Нахтмин поманил меня, и я сменила его у двери, приотворенной лишь на самую малость.
— А царице?
Служанка заколебалась.
— Фараону Нефернеферуатон-Нефертити?
— Да. Ей ты отнесла?
Служанка потупилась, и я тут же догадалась:
— Что, к двери подошел фараон Эхнатон? Пожалуйста, вернись туда и положи руту им под дверь.
Женщина ахнула.
— А вдруг меня кто-нибудь увидит?
— Если кто спросит, скажешь, что ты выполняешь приказ моей сестры. Фараон заперт внутри. Он никогда об этом не узнает.
Служанка попятилась. Я коснулась ее руки.
— Ему никто не скажет, — пообещала я. — А если он спросит у царицы, она поймет, что это от меня, и скажет, что да, она так распорядилась.

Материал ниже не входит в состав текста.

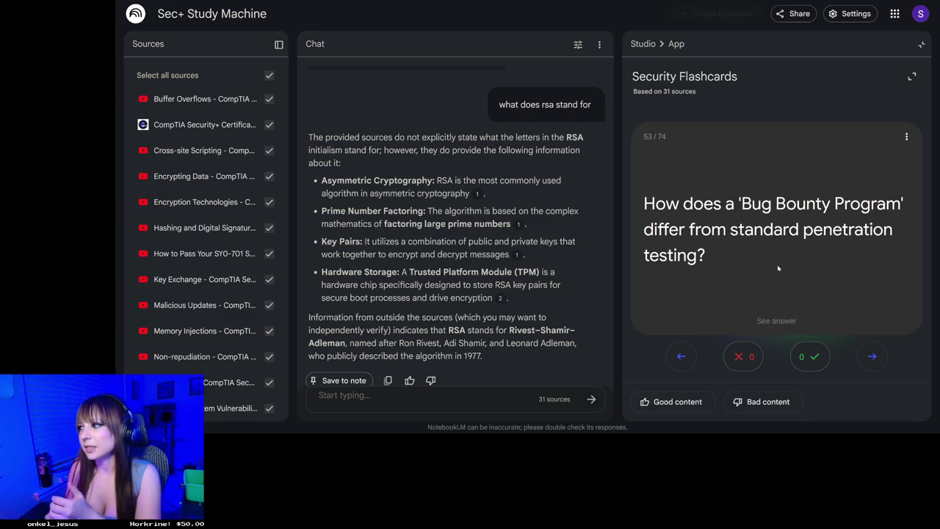
# - Flip the Bug Bounty card and mark it missed, bringing up card 54 on SIEM
pyautogui.click(778, 268)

Но служанка все медлила, и я поняла, чего она ждет.
Я нахмурилась.
— Мне нечего тебе дать.
Служанка посмотрела на мой браслет. Он не был золотым, но он был сделан из бирюзы. Мне его подарила Нефертити. Я сняла браслет и сунула служанке. И заставила ее поклясться, что она сплетет венки из руты и развесит их повсюду.
Служанка положила браслет в корзинку.
— Обязательно, госпожа.
Я не видела эту служанку семь дней, и мне оставалось лишь надеяться, что она сделает то, за что ей заплатили. А крики во дворце становились все отчаяннее. Я слышала топот женских сандалий по плитам коридора. Кто-то в исступлении бился в запертые двери, и я представляла себе ужас этих людей. Но мы не открывали никому и не покидали своих покоев. На восьмую ночь в нашу дверь стала колотить женщина, у которой умер ребенок, она отчаянно взывала к нам, умоляя отворить.
Я поняла, что она не хочет умирать одна, и прижала Бараку к груди, понимая, что нам недолго суждено быть вместе.
— Не прижимай его так сильно. Ты можешь навредить ему, — попыталась увещевать меня Хеквет.
Но мой страх все возрастал.
— Запас еды не бесконечен. Если мы не умрем от чумы, так умрем от голода. А наша гробница не закончена! А для Бараки даже не сделали саркофаг!
У Хеквет расширились глаза.
— И для моего сына тоже, — прошептала она. — Если мы умрем, то сгинем здесь безымянными.
Нахтмин яростно замотал головой:
— Я не допущу этого! Не допущу, чтобы такое случилось ни с тобой, ни с ним!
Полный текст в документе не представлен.